VoIP has existed as an enterprise technology for over a decade now, but only in the past few years has it gained serious traction among business and home users. This shift has occurred fairly rapidly, with VoIP now becoming the de facto standard for business.
The possible surprise here is that more and more businesses are opting to use VoIP wholesalers, such as IDT, rather than traditional providers. Less surprising is that larger wholesalers are substantially more competitive than smaller wholesalers.
Here are a few of the reasons why smaller providers and wholesalers have struggled, and why larger enterprises are succeeding.
Peering: How the Providers Keep Costs Down
Providers are broken down into three general tiers.
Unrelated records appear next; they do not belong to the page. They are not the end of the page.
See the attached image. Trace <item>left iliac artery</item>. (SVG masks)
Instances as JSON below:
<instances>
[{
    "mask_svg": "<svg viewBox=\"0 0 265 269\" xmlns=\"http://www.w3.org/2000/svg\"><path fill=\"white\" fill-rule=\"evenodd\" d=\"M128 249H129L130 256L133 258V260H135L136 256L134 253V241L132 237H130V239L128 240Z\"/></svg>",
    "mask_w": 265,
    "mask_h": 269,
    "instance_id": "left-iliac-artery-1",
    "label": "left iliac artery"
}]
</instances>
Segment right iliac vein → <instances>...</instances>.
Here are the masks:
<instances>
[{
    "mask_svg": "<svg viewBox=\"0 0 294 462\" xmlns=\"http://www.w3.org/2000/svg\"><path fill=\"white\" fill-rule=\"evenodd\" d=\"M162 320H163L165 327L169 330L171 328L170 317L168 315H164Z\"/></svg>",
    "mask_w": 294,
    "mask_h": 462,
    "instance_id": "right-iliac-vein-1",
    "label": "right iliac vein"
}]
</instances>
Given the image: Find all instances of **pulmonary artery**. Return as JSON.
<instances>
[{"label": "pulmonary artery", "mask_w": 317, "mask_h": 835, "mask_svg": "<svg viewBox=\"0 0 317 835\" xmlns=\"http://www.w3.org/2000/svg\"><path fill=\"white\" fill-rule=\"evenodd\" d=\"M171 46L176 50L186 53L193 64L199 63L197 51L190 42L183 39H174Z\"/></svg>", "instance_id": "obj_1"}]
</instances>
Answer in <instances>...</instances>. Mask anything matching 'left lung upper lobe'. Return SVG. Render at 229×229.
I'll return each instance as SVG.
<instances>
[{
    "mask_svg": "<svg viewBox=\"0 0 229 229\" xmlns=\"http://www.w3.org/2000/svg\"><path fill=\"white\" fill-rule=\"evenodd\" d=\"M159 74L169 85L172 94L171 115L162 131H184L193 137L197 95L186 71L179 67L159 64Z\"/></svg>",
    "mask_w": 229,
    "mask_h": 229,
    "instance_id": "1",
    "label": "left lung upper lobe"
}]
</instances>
Tier 1 providers control vast networks and infrastructure, so much that they can ‘trade’ cost-free access to their network with other Tier 1 providers. This enables them to access the entire internet cost-free in a practice called reciprocal peering.
Tier 2 providers are smaller providers, such as ISPs, who do not control sufficient infrastructure for a Tier 1 provider to offer them cost-free peering; they need to pay for peering instead. Specialist Tier 3 providers run almost no infrastructure and therefore need to pay for carriage on even the smallest network.
This explains quite simply why smaller providers find it difficult to succeed: the larger your network, the greater the number of networks you can enjoy cost-free access to via peering. If your network is small, no one will be willing to reciprocally peer with you and you will have difficulty competing on price.
What About VoIP Wholesalers?
The price competition is similar for wholesalers as for providers: the larger the enterprise, the better the deal others are willing to give them. This is analogous to buying in bulk versus buying from a retailer: the bulk sale will be far cheaper per unit for the same product, often becoming less expensive the more you buy at once. As with any sector, successful traffic wholesaling relies upon achieving economy of scale. The time and effort required to close a deal is the same regardless as to the number of products: one purchase is one purchase.
Wholesalers such as IDT can buy vast volumes of minutes at once, knowing that they have the customer base to use them. This means that the tiered providers are far more open to reducing price points, knowing that the quantity will more than make up for it. This means that, in turn, large wholesalers can provide more services in more regions than a smaller provider can ever hope to compete with – unless they have substantial capital to risk.
This doesn’t mean that small providers and wholesalers will disappear. As with any other product, smaller businesses can find ways to compete on service quality or specialist products.
Tier 3 providers, for example, will offer enterprise internet connections and data centres, akin to a specialist coffee shop offering a great product and environment. Neither one can hope to compete on price, but they can find a niche if they try hard enough.